Endosporen en Epulopiscium
Sommige Epulopiscium-achtige symbionten van de chirurgvis vormen ’s nachts rijpe endosporen. Deze sporen bezitten alle karakteristieke beschermlagen van de endosporen van B. subtilis en bevatten ook grote hoeveelheden dipicolinezuur. Dit zijn de grootste endosporen die tot dusver zijn beschreven, waarbij de grootste meer dan 4000 keer groter is dan een Bacillus subtilis endospore.
De vorming van endosporen kan bijdragen aan de instandhouding van de symbiotische associatie tussen deze Epulopiscium-achtige symbionten en hun gastheren van de chirurgenvis.
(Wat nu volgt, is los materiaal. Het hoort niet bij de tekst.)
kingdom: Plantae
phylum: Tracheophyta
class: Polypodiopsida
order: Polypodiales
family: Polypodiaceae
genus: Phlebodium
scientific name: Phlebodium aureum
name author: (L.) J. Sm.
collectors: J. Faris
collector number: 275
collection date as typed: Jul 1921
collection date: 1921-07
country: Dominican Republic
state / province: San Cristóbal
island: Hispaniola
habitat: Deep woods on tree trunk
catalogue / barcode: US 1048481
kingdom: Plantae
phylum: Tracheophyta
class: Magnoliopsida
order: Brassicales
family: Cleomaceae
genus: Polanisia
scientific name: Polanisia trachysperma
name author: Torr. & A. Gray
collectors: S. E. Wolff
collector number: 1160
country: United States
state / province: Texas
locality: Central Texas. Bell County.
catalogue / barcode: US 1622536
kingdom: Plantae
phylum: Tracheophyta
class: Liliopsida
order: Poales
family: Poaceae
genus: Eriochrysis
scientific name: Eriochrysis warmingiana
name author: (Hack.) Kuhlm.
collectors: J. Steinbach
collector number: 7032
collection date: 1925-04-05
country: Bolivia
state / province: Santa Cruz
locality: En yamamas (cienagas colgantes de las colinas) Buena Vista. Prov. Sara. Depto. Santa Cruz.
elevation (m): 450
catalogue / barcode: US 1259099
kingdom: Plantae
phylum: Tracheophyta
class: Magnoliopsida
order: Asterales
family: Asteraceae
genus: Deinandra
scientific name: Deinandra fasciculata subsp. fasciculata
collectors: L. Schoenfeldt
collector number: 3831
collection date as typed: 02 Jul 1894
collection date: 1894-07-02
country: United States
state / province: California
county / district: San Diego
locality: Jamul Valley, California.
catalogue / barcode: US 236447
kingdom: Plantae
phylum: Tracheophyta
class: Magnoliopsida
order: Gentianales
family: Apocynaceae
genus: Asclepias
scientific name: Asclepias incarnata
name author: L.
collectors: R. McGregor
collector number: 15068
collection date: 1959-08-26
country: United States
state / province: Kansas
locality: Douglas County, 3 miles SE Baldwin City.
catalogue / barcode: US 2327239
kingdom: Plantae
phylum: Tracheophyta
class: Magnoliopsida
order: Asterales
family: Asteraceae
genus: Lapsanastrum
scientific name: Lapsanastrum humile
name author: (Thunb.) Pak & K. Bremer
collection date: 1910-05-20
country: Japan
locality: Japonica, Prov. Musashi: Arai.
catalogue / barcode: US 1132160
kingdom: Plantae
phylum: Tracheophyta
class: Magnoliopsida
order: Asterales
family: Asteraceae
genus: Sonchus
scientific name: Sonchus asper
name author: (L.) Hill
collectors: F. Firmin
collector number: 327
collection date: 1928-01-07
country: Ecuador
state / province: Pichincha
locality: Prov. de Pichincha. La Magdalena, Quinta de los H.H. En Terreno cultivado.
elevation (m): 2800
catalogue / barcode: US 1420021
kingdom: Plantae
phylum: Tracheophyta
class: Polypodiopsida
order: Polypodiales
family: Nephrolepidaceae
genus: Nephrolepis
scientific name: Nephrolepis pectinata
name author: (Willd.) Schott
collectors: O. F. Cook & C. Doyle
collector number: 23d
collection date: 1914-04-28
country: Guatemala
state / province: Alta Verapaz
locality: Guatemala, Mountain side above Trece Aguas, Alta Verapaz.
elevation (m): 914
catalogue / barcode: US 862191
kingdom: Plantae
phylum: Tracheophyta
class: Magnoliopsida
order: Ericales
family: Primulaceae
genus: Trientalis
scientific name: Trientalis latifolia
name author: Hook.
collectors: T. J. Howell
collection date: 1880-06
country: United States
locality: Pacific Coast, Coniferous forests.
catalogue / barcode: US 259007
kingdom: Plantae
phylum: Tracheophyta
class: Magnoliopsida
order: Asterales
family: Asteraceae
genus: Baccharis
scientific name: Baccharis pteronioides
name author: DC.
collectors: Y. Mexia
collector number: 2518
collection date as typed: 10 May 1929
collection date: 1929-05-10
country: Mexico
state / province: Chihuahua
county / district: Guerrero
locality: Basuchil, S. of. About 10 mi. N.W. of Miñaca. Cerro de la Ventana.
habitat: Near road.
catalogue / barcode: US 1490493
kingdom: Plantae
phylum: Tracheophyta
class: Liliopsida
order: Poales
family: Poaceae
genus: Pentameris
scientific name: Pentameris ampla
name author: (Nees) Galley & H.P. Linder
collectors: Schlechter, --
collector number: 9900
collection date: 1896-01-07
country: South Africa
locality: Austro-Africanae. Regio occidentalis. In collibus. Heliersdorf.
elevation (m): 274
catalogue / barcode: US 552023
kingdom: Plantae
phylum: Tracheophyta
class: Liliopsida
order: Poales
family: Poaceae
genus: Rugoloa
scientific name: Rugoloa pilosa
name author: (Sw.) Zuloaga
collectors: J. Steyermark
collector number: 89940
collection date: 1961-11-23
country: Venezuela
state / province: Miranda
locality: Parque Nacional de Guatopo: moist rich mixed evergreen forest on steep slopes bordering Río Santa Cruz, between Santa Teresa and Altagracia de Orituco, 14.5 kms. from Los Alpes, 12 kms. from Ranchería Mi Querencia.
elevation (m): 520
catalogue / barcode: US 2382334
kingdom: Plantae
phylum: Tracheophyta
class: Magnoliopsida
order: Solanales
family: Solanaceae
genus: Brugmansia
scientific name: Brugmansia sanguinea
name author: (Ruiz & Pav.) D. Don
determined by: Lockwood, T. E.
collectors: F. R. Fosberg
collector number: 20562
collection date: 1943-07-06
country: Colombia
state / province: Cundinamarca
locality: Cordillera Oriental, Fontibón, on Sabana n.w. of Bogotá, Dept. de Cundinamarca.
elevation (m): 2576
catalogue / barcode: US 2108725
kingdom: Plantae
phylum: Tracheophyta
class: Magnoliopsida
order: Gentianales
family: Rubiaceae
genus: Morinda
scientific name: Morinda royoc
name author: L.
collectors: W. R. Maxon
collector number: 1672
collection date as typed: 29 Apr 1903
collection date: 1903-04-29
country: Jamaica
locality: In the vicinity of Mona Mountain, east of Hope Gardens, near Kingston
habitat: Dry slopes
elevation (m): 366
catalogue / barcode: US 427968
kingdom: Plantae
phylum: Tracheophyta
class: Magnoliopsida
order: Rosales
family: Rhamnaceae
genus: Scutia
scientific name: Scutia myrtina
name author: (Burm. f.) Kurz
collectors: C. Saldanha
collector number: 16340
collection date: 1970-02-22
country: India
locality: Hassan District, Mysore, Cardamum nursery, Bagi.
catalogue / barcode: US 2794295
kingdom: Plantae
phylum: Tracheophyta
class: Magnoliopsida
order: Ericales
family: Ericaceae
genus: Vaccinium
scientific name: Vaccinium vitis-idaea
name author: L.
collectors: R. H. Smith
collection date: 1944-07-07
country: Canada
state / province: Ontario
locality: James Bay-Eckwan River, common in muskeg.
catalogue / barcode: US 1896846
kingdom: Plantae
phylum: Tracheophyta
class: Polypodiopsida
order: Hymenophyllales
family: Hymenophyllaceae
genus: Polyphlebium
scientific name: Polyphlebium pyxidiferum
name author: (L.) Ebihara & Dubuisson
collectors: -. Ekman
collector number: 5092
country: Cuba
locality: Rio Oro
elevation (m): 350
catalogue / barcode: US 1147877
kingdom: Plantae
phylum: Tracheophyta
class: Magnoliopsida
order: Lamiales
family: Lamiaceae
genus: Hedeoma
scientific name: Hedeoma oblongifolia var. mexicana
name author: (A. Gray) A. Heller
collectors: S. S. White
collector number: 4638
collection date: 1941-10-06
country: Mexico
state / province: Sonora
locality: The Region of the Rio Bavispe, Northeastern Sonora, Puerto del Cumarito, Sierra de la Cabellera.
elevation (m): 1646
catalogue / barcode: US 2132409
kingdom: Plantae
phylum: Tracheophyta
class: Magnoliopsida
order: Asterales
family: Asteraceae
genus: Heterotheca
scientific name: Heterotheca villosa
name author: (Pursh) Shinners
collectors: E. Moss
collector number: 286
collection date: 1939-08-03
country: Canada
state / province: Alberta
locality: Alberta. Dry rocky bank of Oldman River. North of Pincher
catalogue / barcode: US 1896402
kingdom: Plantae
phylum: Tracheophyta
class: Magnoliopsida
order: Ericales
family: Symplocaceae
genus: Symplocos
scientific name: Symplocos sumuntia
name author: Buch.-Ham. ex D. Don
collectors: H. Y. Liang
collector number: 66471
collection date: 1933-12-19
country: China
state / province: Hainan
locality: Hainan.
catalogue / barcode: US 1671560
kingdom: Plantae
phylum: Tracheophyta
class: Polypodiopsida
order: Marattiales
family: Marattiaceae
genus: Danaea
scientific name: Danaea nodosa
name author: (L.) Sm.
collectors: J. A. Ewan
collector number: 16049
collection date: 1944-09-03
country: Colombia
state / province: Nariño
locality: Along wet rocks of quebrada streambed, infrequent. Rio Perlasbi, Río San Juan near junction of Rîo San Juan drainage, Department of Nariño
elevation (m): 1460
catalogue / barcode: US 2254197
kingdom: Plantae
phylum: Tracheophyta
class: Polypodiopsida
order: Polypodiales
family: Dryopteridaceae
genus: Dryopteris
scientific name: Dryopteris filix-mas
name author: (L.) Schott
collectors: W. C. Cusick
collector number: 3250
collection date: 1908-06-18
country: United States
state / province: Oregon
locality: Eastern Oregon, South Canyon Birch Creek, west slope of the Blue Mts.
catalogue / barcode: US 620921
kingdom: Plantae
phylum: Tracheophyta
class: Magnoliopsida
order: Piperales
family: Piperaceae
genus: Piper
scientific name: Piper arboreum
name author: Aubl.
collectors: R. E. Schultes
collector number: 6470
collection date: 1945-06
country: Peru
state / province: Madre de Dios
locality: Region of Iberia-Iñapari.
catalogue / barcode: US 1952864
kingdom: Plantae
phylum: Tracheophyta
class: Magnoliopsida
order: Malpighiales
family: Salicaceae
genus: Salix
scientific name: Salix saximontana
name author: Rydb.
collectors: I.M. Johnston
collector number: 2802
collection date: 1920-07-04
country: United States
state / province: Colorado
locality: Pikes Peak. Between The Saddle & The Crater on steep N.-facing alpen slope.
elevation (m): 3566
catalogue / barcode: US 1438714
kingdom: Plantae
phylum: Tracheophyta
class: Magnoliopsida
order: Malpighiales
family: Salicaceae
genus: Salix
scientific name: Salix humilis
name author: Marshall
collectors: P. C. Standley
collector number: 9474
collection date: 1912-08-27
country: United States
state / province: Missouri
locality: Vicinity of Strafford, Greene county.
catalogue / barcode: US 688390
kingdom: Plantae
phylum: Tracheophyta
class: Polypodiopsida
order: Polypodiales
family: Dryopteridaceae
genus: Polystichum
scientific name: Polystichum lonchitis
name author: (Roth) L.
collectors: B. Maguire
Aangezien de vorming van endosporen samenvalt met perioden waarin de gastchurgenvis zich niet actief voedt, hoeven de cellen niet te concurreren om de beperkte voedingsstoffen die ’s nachts in de darm aanwezig zijn. De beschermende eigenschappen van de endosporen zorgen er ook voor dat zij de passage naar nieuwe gastheren van de chirurgvis kunnen overleven. De vis kan ook baat hebben bij deze relatie omdat hij stabiele microbiële populaties in stand kan houden die helpen bij de spijsvertering en een voedingsvoordeel kan halen uit microbiële producten die vrijkomen bij het afsterven van de moedercel en het ontkiemen van de sporen.
De endosporevorming bij sommige Epulopiscium-achtige symbionten volgt een dagelijkse cyclus:
A) polaire septa worden gevormd aan de polen van de cel.
B) voorespora worden opgeslokt.
C) De voorporen nemen in de loop van de dag geleidelijk in omvang toe binnen de moedercel.
D) In de late namiddag worden de laatste voorbereidingen getroffen voor het slapengaan van de endosporen.
E) De endosporen rijpen en blijven het grootste deel van de nacht slapend.
F) Vlak voor zonsopgang ontkiemen de endosporen en komen ze vrij uit de moedercel om de cyclus te herhalen.